▶ **Aim of the task**: Pull every line containing the word "cformview" from the records.

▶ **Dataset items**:
────────────────────────────────────────
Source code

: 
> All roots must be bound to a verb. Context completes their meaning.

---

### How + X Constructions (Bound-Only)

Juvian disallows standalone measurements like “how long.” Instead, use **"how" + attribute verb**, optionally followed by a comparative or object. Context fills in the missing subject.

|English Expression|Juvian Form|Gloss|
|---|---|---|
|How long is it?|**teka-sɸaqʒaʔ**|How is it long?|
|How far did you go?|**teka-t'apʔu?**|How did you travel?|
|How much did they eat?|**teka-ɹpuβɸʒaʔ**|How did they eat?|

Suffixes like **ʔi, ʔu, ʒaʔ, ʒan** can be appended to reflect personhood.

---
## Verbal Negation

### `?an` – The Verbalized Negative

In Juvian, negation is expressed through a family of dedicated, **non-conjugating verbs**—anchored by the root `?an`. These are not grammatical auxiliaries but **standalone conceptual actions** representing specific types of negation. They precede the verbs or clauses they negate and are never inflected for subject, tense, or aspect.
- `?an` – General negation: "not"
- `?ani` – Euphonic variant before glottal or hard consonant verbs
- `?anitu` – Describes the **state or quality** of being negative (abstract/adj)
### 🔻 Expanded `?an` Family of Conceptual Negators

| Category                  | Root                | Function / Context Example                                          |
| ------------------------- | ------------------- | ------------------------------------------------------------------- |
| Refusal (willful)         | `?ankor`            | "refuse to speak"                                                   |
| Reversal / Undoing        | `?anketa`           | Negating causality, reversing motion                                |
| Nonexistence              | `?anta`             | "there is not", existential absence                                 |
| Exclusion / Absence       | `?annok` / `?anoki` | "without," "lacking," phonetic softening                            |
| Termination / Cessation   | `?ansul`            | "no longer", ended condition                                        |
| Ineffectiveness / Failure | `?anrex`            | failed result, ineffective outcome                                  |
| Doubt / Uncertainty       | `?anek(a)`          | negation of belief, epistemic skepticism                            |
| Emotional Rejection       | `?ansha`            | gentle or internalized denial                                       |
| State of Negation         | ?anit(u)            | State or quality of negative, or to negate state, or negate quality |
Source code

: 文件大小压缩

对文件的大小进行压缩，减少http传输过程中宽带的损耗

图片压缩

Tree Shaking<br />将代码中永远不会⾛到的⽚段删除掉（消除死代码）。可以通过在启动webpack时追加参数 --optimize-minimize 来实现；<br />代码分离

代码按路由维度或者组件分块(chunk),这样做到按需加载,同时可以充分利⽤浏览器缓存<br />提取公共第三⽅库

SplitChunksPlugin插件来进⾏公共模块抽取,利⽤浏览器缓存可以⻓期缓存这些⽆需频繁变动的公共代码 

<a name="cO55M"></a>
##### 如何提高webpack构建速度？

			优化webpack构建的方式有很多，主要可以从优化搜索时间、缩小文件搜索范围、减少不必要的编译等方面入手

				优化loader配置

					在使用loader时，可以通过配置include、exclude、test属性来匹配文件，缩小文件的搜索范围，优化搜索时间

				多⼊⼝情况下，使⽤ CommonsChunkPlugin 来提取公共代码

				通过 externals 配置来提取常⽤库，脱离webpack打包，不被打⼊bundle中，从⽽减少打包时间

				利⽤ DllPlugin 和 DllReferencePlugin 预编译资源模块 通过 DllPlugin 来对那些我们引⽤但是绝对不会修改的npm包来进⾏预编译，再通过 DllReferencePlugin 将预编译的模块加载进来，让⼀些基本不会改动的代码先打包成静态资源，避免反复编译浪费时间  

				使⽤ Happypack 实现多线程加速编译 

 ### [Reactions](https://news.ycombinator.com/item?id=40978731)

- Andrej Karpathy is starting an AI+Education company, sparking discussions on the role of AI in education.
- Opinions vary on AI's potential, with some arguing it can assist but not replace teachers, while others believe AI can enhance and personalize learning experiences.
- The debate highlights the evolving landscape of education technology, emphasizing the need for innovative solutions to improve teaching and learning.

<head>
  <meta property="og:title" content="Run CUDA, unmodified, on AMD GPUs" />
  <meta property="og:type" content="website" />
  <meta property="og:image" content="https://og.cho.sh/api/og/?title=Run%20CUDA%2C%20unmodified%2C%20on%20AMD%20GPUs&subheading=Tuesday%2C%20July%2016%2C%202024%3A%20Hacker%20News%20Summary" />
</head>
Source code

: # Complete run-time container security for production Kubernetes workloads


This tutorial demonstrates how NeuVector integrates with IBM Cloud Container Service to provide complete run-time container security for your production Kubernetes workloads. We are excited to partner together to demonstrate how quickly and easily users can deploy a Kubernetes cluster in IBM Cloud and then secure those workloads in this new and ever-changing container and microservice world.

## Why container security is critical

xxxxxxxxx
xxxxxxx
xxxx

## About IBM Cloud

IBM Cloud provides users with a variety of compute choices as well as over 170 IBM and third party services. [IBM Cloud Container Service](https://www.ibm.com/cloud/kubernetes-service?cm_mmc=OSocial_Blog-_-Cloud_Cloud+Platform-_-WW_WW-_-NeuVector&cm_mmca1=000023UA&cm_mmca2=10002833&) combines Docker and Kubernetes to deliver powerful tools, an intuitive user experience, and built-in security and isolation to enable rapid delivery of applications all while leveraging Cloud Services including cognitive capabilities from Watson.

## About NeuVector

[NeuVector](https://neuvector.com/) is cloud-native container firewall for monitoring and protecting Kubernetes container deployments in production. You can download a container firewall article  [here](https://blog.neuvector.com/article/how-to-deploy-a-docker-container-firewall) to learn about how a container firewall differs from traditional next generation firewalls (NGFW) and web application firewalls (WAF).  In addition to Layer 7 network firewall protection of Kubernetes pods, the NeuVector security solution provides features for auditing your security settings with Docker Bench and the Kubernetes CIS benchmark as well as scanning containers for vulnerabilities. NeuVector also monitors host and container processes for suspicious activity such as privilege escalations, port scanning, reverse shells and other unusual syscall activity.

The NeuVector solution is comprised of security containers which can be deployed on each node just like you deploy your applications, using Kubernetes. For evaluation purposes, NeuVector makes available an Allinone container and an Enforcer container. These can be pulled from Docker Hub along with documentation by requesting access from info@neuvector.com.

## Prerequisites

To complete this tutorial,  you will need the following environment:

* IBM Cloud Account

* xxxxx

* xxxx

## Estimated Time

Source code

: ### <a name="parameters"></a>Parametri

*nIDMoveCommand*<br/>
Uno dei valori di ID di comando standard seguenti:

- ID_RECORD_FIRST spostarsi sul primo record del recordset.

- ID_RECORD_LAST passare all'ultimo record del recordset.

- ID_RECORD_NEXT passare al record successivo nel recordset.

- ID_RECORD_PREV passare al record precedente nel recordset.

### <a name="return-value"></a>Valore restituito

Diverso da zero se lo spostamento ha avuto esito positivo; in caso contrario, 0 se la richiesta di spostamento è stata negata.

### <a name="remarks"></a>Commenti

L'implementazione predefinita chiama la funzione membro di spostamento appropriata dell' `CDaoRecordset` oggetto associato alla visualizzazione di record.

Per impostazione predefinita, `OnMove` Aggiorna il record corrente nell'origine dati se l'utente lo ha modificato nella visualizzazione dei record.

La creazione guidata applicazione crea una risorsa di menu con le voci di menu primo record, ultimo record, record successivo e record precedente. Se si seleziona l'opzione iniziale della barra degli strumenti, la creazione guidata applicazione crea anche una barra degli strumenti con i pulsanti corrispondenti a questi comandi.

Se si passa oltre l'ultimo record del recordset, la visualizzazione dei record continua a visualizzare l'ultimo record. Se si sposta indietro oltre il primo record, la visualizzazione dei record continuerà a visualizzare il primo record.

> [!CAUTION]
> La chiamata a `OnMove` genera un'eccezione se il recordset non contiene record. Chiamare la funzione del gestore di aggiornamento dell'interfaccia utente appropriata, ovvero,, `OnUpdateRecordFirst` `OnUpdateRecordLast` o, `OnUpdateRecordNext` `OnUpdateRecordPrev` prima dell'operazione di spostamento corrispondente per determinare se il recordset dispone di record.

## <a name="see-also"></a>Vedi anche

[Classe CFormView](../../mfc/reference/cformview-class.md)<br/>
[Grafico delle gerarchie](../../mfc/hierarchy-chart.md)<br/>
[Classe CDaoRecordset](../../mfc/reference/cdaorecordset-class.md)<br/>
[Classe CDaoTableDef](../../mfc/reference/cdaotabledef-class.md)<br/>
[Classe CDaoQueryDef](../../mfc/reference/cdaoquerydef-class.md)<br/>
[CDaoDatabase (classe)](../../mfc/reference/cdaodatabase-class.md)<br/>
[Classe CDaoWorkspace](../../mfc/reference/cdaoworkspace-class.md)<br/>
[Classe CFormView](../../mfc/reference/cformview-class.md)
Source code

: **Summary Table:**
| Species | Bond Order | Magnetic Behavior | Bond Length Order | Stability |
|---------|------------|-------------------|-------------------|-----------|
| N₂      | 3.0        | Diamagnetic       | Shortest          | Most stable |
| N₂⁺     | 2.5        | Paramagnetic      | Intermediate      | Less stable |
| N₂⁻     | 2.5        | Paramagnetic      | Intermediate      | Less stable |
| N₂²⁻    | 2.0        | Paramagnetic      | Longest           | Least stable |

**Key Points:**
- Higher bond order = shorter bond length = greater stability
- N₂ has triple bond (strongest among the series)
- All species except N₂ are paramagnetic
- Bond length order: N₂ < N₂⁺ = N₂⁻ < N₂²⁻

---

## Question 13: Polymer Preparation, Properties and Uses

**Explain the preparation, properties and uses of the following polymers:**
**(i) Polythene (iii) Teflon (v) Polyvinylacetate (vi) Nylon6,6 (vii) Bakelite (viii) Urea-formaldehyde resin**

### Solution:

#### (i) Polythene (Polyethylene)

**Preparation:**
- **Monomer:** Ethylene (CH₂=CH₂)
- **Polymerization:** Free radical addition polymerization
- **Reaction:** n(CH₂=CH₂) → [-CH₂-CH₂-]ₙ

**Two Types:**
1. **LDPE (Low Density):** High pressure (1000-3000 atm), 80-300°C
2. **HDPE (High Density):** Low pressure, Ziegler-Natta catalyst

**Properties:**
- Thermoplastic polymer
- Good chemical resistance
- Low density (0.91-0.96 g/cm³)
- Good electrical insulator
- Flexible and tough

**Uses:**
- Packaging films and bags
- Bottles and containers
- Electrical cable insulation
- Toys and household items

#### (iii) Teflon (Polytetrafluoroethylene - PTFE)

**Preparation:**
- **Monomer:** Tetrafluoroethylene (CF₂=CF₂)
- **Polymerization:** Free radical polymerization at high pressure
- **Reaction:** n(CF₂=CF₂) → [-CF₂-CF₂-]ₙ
────────────────────────────────────────
▶ **Solution for this exercise**:
[Classe CFormView](../../mfc/reference/cformview-class.md)<br/>
[Classe CFormView](../../mfc/reference/cformview-class.md)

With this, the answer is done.